Problem to work on ::
Turn the lines from the start of the entries through the line containing "messinkisuodatinventtiili" into a Markdown table with the columns No. and Line, one numbered row per line. Skip blank lines and leave the pictures out.

Information ::
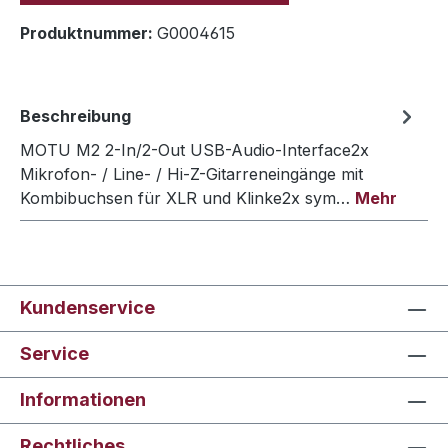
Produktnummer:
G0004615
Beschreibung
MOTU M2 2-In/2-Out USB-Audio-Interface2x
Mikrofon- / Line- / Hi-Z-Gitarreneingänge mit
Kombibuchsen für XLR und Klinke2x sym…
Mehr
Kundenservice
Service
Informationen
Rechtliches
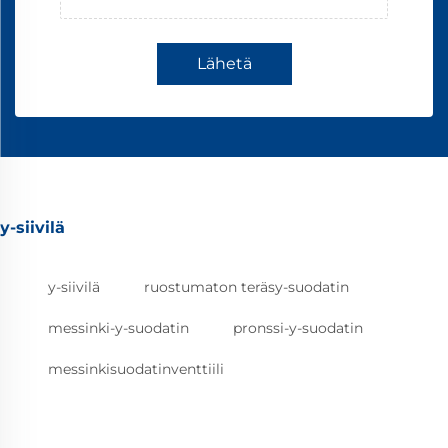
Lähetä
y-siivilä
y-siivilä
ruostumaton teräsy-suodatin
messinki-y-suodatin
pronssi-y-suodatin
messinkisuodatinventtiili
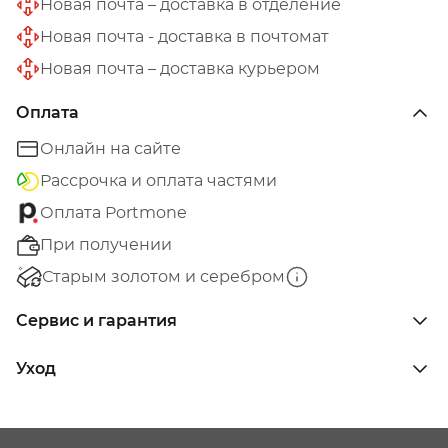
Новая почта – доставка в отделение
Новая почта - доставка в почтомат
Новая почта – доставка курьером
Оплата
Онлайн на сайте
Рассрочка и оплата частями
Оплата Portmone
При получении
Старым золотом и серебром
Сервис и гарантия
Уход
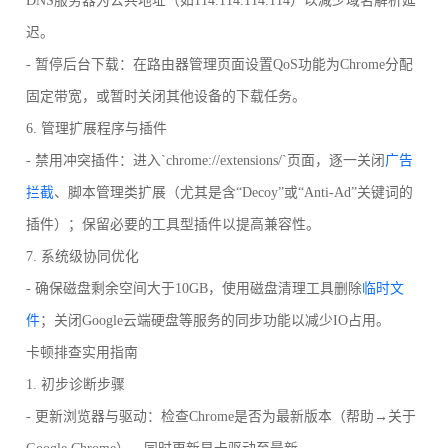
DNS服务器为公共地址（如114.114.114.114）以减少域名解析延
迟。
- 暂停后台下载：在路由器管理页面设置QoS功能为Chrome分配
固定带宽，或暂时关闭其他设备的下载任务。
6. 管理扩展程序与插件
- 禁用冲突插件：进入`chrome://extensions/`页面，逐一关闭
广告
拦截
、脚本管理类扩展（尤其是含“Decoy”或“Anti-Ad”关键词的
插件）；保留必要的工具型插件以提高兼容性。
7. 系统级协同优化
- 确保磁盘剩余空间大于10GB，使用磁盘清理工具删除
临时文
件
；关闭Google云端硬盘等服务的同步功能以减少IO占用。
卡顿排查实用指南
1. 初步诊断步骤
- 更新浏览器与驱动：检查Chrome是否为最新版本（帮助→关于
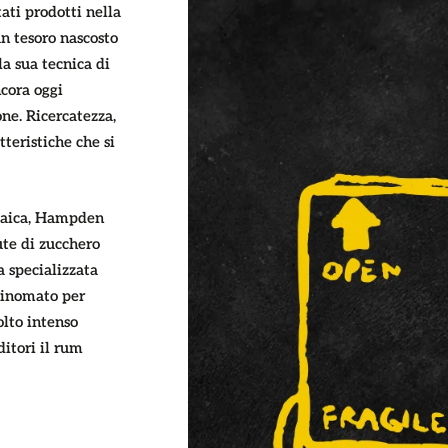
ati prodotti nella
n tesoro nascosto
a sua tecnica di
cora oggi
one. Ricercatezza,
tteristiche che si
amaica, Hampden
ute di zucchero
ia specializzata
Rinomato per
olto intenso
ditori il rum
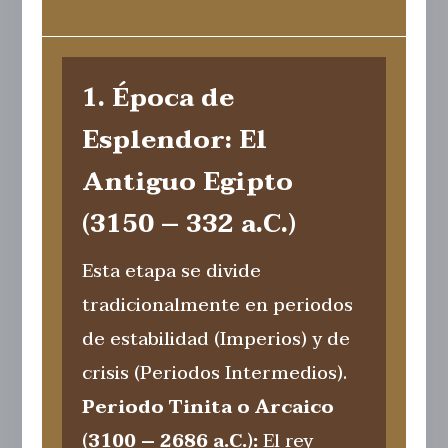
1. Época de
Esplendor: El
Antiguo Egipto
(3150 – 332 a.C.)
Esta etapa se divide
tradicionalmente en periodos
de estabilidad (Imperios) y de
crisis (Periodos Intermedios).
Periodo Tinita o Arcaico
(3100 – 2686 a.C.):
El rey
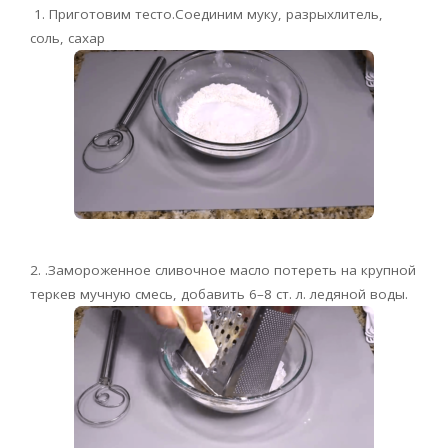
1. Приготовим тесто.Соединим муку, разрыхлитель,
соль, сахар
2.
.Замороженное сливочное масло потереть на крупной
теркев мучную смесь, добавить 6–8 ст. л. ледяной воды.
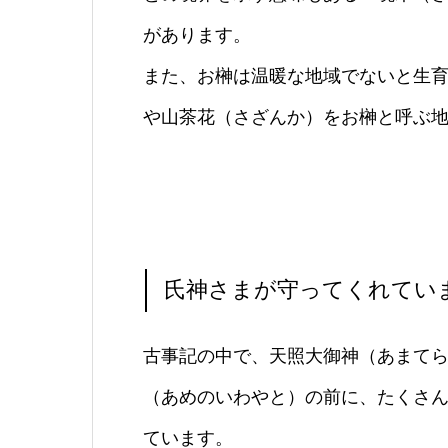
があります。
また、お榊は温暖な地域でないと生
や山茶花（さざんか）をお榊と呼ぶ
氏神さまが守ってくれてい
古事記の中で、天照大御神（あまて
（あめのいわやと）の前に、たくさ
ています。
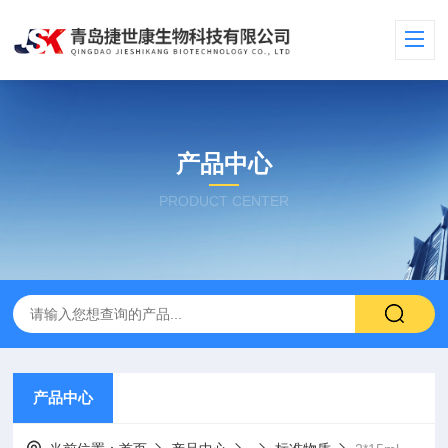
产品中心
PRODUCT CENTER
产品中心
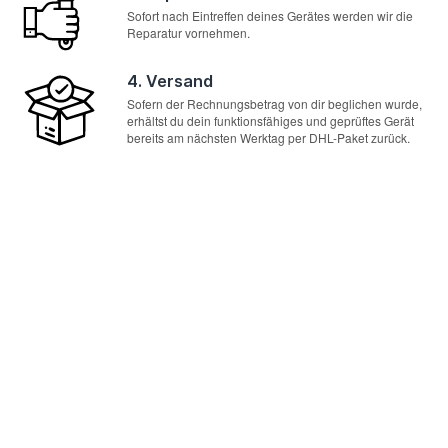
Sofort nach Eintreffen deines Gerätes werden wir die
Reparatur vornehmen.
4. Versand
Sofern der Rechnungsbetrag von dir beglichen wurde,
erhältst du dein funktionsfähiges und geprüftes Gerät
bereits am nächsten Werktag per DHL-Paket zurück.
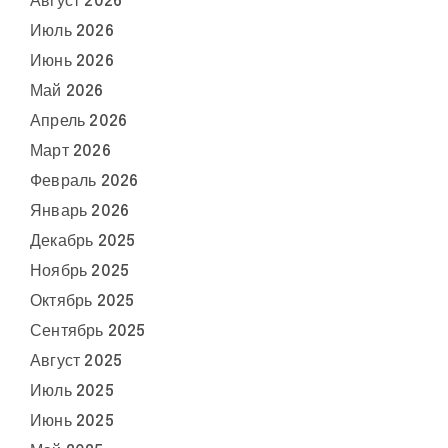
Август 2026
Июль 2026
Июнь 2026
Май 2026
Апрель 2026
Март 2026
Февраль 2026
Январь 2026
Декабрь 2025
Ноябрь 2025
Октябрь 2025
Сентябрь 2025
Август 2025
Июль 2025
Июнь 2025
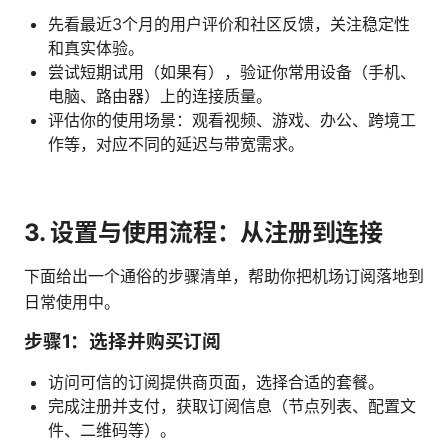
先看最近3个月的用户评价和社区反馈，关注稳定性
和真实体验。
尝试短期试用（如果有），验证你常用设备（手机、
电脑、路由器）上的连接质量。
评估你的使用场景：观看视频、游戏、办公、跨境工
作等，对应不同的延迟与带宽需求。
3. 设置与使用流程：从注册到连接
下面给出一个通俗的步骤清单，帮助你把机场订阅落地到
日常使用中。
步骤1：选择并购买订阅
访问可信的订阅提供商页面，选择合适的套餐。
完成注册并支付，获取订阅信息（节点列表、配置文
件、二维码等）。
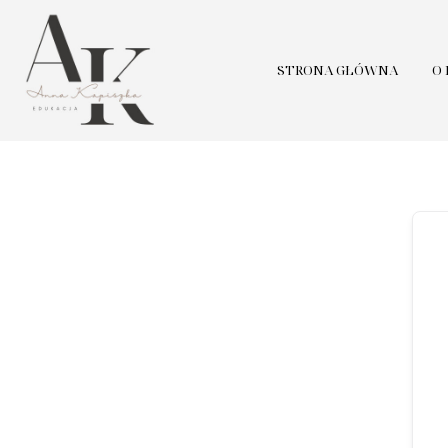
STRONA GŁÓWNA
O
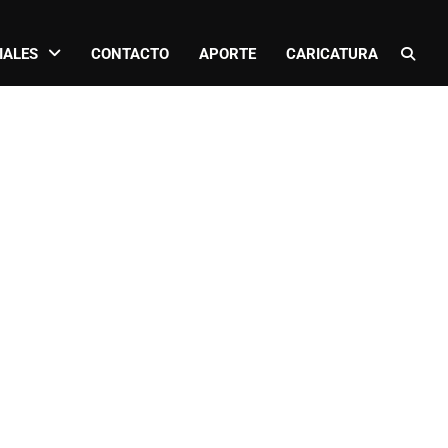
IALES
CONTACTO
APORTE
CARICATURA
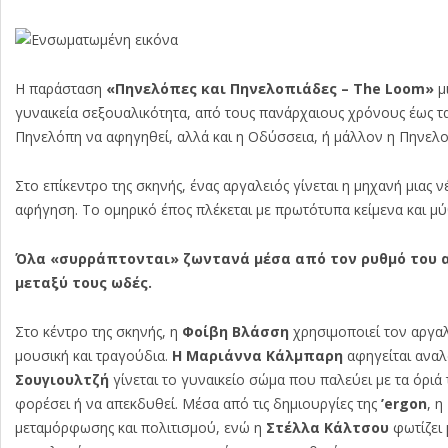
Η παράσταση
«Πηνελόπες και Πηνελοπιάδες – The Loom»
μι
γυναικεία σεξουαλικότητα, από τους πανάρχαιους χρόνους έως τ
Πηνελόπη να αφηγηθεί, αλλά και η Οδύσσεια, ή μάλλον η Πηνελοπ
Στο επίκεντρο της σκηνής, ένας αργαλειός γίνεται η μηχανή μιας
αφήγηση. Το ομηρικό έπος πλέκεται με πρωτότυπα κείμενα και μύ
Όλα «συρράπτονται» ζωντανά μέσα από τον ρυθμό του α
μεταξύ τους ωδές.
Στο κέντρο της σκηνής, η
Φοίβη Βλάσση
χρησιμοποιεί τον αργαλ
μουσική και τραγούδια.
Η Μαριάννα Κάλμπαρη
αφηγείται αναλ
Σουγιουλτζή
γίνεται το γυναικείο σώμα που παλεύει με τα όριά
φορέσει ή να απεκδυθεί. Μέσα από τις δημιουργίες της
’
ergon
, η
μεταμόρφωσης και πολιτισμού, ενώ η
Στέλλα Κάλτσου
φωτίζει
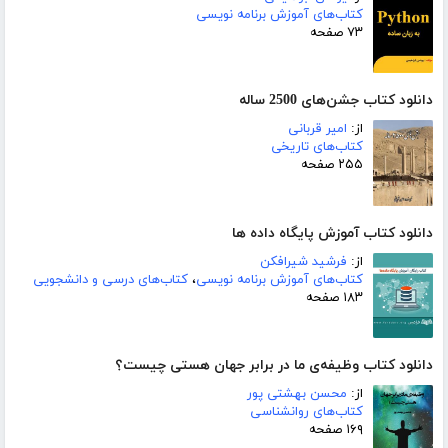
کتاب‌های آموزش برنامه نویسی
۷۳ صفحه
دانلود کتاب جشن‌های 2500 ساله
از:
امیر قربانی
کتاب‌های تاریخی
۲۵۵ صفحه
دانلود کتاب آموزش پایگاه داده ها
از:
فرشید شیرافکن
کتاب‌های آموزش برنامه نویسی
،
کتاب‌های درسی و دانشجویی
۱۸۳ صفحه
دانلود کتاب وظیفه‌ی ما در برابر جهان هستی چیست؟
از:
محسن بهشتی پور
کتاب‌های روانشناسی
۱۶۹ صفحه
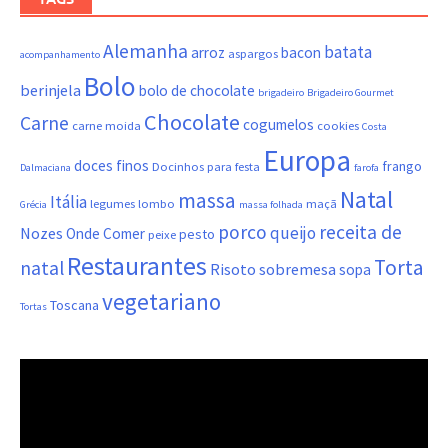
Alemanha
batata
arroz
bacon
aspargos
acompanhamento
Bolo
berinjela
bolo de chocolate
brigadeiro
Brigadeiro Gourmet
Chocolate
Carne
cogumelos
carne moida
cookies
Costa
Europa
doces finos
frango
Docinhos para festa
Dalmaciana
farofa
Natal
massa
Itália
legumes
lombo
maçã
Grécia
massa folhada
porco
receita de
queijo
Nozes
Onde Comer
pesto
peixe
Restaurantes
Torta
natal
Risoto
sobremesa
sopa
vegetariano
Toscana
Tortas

Finished task ::
| No. | Line |
|---|---|
| 1 | Produktnummer: |
| 2 | G0004615 |
| 3 | Beschreibung |
| 4 | MOTU M2 2-In/2-Out USB-Audio-Interface2x |
| 5 | Mikrofon- / Line- / Hi-Z-Gitarreneingänge mit |
| 6 | Kombibuchsen für XLR und Klinke2x sym… |
| 7 | Mehr |
| 8 | Kundenservice |
| 9 | Service |
| 10 | Informationen |
| 11 | Rechtliches |
| 12 | Lähetä |
| 13 | y-siivilä |
| 14 | y-siivilä |
| 15 | ruostumaton teräsy-suodatin |
| 16 | messinki-y-suodatin |
| 17 | pronssi-y-suodatin |
| 18 | messinkisuodatinventtiili |